# The Reception > Sentiments Express >  To Villies...with Love!

## Nutter

Assalaamo Alaikum!

Where have you gone Villies? Kahan gayab hain aap?:frusty1; It's been a while since I last saw your posts in here. Iss tarah baaton ka bura nahi manatay, if you reading it Villies, I ask you to return to DT. Samajh aaya k nahi? Like a brother am asking you not to act like a kid. Bas ab chup chaap se, jaldi se wapas aayein am missing your poetry. 

Shabash! Shabash!! Parhtay hi dortay hue aayein aur kahein k "AM BACK".

with lots of love:huglove:

Nutter

----------


## Nutter

Come on guys What's happening? Aap log bhi likhein iss thread mein apnay khayalat  :Frown:

----------


## Endurer

I don't know him much, to be honest.

----------


## Nutter

I don't know much about him either, but all I know (or I assume) is that he left DT. And it all started after I posted that "...Competition" thread.

----------


## Endurer

Yeap I remember that. Perhaps he needs some time to recover. IMO that was just a matter of opinion. You know Nutter bro, some people have a very thin shell.. especially when they are confronted out in the open. 

NO! I'm not jumping on him. Really I'm not. He could be the nicest guy for all I know.

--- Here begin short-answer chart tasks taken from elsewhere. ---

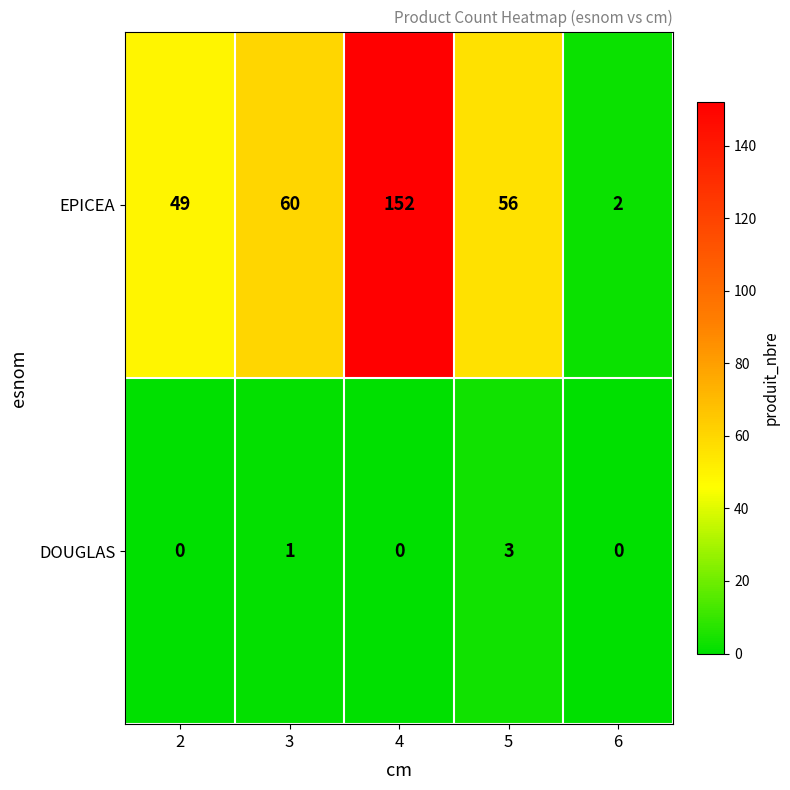

What is the maximum value shown in the chart?

152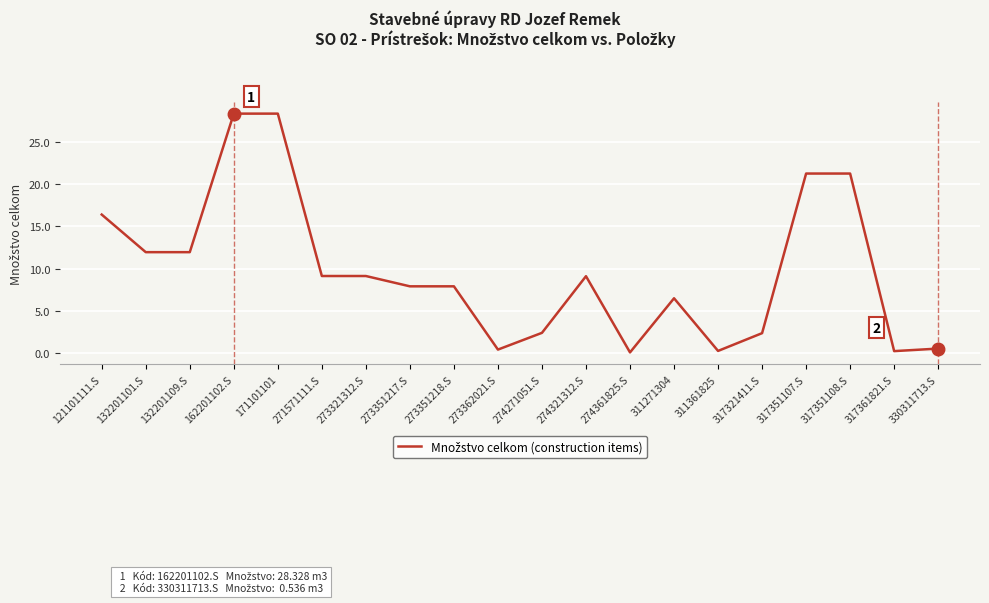

What is the difference between the values at 132201101.S and 311361825?

11.7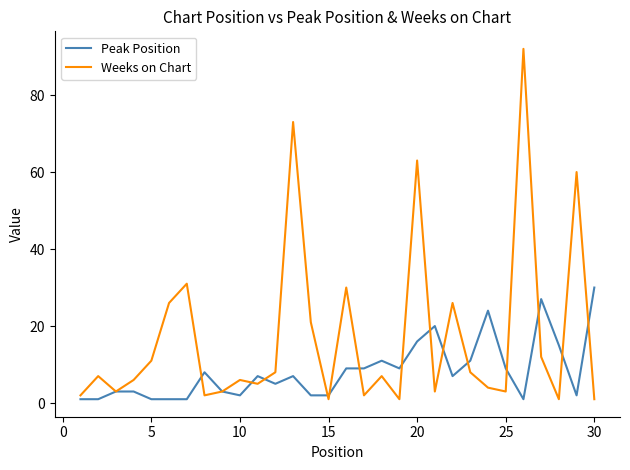

Which series has the widest spread of values?

Weeks on Chart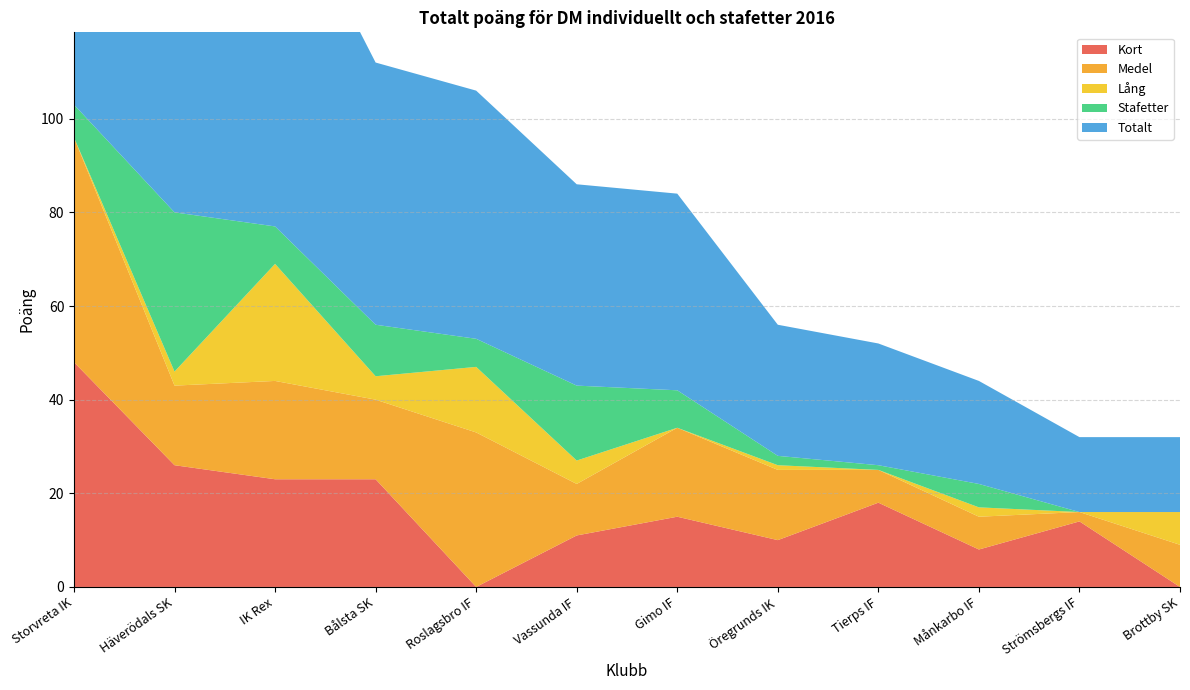

Reading left to right, what are all the values shown in this chart?

Kort: Storvreta IK=48	Häverödals SK=26	IK Rex=23	Bålsta SK=23	Roslagsbro IF=0	Vassunda IF=11	Gimo IF=15	Öregrunds IK=10	Tierps IF=18	Månkarbo IF=8	Strömsbergs IF=14	Brottby SK=0
Medel: Storvreta IK=48	Häverödals SK=17	IK Rex=21	Bålsta SK=17	Roslagsbro IF=33	Vassunda IF=11	Gimo IF=19	Öregrunds IK=15	Tierps IF=7	Månkarbo IF=7	Strömsbergs IF=2	Brottby SK=9
Lång: Storvreta IK=0	Häverödals SK=3	IK Rex=25	Bålsta SK=5	Roslagsbro IF=14	Vassunda IF=5	Gimo IF=0	Öregrunds IK=1	Tierps IF=0	Månkarbo IF=2	Strömsbergs IF=0	Brottby SK=7
Stafetter: Storvreta IK=7	Häverödals SK=34	IK Rex=8	Bålsta SK=11	Roslagsbro IF=6	Vassunda IF=16	Gimo IF=8	Öregrunds IK=2	Tierps IF=1	Månkarbo IF=5	Strömsbergs IF=0	Brottby SK=0
Totalt: Storvreta IK=103	Häverödals SK=80	IK Rex=77	Bålsta SK=56	Roslagsbro IF=53	Vassunda IF=43	Gimo IF=42	Öregrunds IK=28	Tierps IF=26	Månkarbo IF=22	Strömsbergs IF=16	Brottby SK=16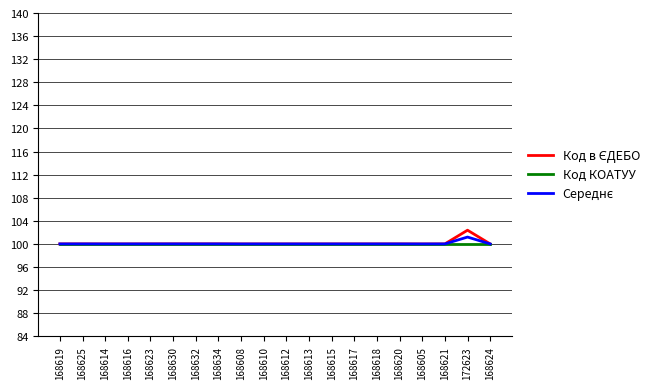

What position from the right is 168632?

14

However, posting topics as if it were a flee market sale just raises my hackles.

----------


## Miss_Sweet

Maine to unko msn pe bhi nai dekha for some dayz :s  villies plzzz wapis a jao :$

----------


## RAHEN

he sent me pm saying he is coming back so no worries... :Smile: 
and i believe he is back now.. :Smile: ..with his cool /different theme thread.. :Smile:

----------